The two, who did not want to be identified because the deal is still in the making, declined to name the Japanese firm.
The new company will issue fresh shares to the Japanese partner to raise at least $120 million (Rs564 crore), one of the persons said.
The structure is contemplated in such a way that both companies will own equal stake, with the public also owning some shares, this person added.
Mint couldn’t immediately ascertain the reason for the restructuring and sale. “We will be unable to comment on this,” Madhu Joshi, senior manager (public relations and communication) at IVL, said in response to an email questionnaire.
The deal between IVL, which makes the Rivera brand of wines, and the Japanese firm could be finalized in around a month, the first person said.
Keynote Corporate Services Ltd, a Mumbai-based investment bank, is advising the Chougules.
After the restructuring, IVL will be left with its restaurant, hotels, construction and retail businesses. The Chougule family currently owns around 28% in the company, which was founded in 1982 by chairman Sham G. Chougule. Institutions own one-third of the company, the public 18% and others 38%.
IVL returned a net profit of Rs38.8 crore on revenue of Rs405.5 crore in the year to March 2008. On Monday, shares of IVL closed at Rs95.15 each, significantly down from their 52-week high of Rs584 touched last June on the Bombay Stock Exchange.

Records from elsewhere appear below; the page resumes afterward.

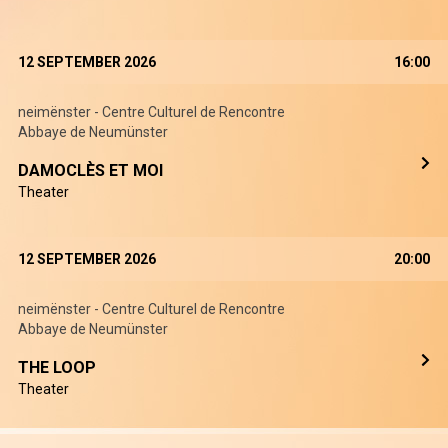
12 SEPTEMBER 2026
16:00
neimënster - Centre Culturel de Rencontre
Abbaye de Neumünster
DAMOCLÈS ET MOI
Theater
12 SEPTEMBER 2026
20:00
neimënster - Centre Culturel de Rencontre
Abbaye de Neumünster
THE LOOP
Theater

The Indian wine industry is dominated by three domestic wineries—Indage, Sula Vineyards and Grover Vineyards—that control 90% of the market. The rest of the market is split between three international ones—Moët Hennessey, E&J Gallo Winery and Howling Wolves Wine Group.
High marketing costs, low volumes and high tariffs on imported wines have hit the industry that has grown by a compounded annual rate of 25-30% a year over the past three years, write Aakash Singh Rathore and Sameer Bagul, wine experts who run the website www.indiawine.com. Maharashtra, for instance, imposes a 200% tariff on imported wines, while most other states charge about 150%.
Alok Chandra, chief wine consultant and founder of Bangalore-based wine consulting firm Gryphon Brands Inc., said Maharashtra, Goa and Karnataka, states that see the consumption of the most wine, levy heavy taxes that have retarded the growth of the wine sector.
Sales have dropped 20% to 800,000 cases in the fiscal year ended March 2009 from 1 million cases the previous fiscal year, he added.
Joshi listed profitability and access to finance as the two main challenges in the wine business.